Sunday, April 17, 2011

Orange Juice, Coffee Mugs, and a "Toast 2 Life"

BTW...she took this pic of herself...
After she left, I realized I had given her too much orange juice. I should have grabbed a coffee cup, rinsed it out, and half-filled it. The customary red, plastic SOLO I reserved for company is not her style. As I poured the rest of the juice she left in the cup down the drain, I smiled. She's priceless.

The best friendships are those that can reach the point of extinction and, somehow, teeter along the edge of reason, relevance, trust, and time with grace and resilience. We've been there; and we're back now. This new phase in our lives finds us young and filled with ambitions and dreams still throbbing in our veins. She paints. I write. We both read and blog. Her hair is natural now; mine too, but relaxed (inside joke :-D). I still trust her with the most intimate details of my brain, no matter how mean, embarrassing, or strange. She listens and makes faces that I understand. She's my oldest friend.

For a while we disconnected. I disconnected with most of the world, actually. Depression is a hard thing to overcome, no matter how strong and/or brave you are. Even though she knows the most intimate details of my life, I was still ashamed to be so weak and sad in her presence. So...the old "us"...the "us" who shared inside jokes, common history and friends, and many meals stood at the edge of a cliff, turned its back to the drop, and dangled one foot over the edge. Eventually, we fell...and landed in new territory. And it's great here.

YOUR TASKS
1) Answer these questions about the friendship blog post:
(a) What did the writer pour down the drain?
(b) What does the friend do now, according to the short list of their pursuits?
(c) What does the writer name as a hard thing to overcome?
2) Please extract the stretch of the friendship blog post from "Sunday, April 17, 2011" through "smiled. She's priceless.".
3) Translate this sentence from the friendship blog post into Spanish: "For a while we disconnected."
The entries after this point come from a separate source.

EXCERPTED RECORDS

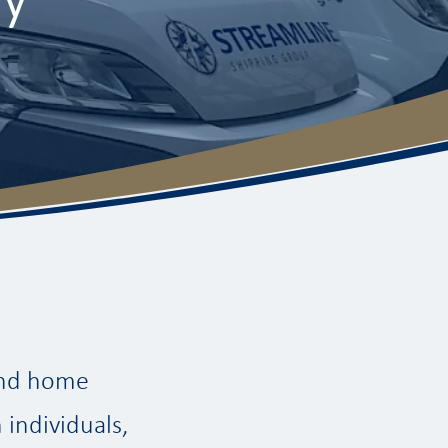
 and home
 individuals,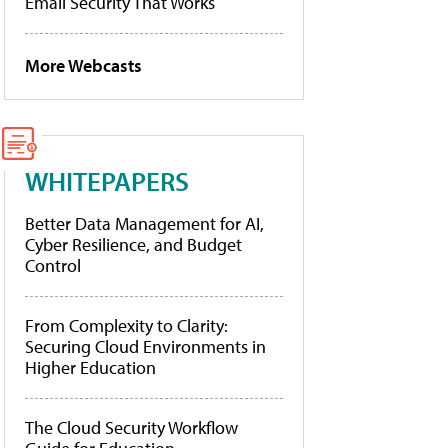
Email Security That Works
More Webcasts
WHITEPAPERS
Better Data Management for AI,
Cyber Resilience, and Budget
Control
From Complexity to Clarity:
Securing Cloud Environments in
Higher Education
The Cloud Security Workflow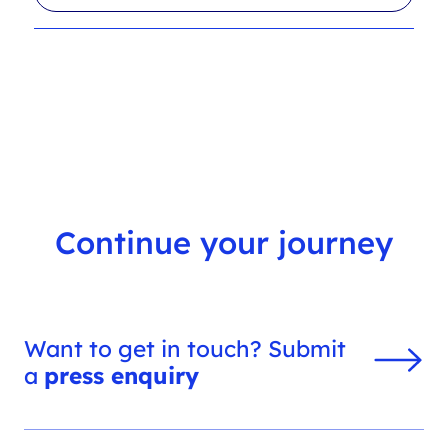
l
r
t
c
e
h
r
f
s
i
l
t
e
r
Continue your journey
Want to get in touch? Submit
a
press enquiry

ANSWERS FOR THE TASKS
1)
(a) The rest of the orange juice the friend left in the cup.
(b) She paints.
(c) Depression.

2)
Sunday, April 17, 2011

Orange Juice, Coffee Mugs, and a "Toast 2 Life"

BTW...she took this pic of herself...
After she left, I realized I had given her too much orange juice. I should have grabbed a coffee cup, rinsed it out, and half-filled it. The customary red, plastic SOLO I reserved for company is not her style. As I poured the rest of the juice she left in the cup down the drain, I smiled. She's priceless.

3) Durante un tiempo nos desconectamos.